→ **WRITTEN TASK**
Copy the passage about C variable declarations word for word, from "I assume the" up to and including "is emitted immediately.".

→ **SELECTED EXTRACT**
I have recently become a teaching assistant for a university course which primarily teaches C. The course standardized on C90, mostly due to widespread compiler support. One of the very confusing concepts to C newbies with previous Java experience is the rule that variable declarations and code may not be intermingled within a block (compound statement).

This limitation was finally lifted with C99, but I wonder: does anybody know why it was there in the first place? Does it simplify variable scope analysis? Does it allow the programmer to specify at which points of program execution the stack should grow for new variables?

I assume the language designers wouldn't have added such a limitation if it had absolutely no purpose at all.

In the very beginning of C the available memory and CPU resources were really scarce. So it had to compile really fast with minimal memory requirements.

Therefore the C language has been designed to require only a very simple compiler which compiles fast. This in turn lead to " single-pass compiler " concept: The compiler reads the source-file and translates everything into assembler code as soon as possible - usually while reading the source file. For example: When the compiler reads the definition of a global variable the appropriate code is emitted immediately.

This trait is visible in C up until today:

  • C requires "forward declarations" of all and everything. A multi-pass compiler could look forward and deduce the declarations of variables of functions in the same file by itself.

→ **DATASET EXCERPT**

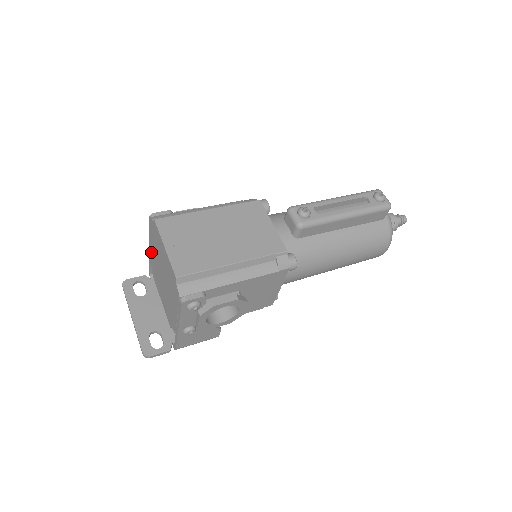
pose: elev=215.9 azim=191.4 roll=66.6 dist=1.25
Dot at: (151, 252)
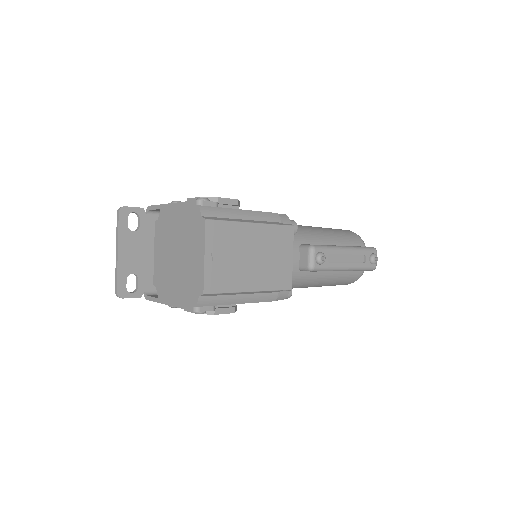
Dot at: (171, 214)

→ **CORRECT OUTPUT**
I assume the language designers wouldn't have added such a limitation if it had absolutely no purpose at all.

In the very beginning of C the available memory and CPU resources were really scarce. So it had to compile really fast with minimal memory requirements.

Therefore the C language has been designed to require only a very simple compiler which compiles fast. This in turn lead to " single-pass compiler " concept: The compiler reads the source-file and translates everything into assembler code as soon as possible - usually while reading the source file. For example: When the compiler reads the definition of a global variable the appropriate code is emitted immediately.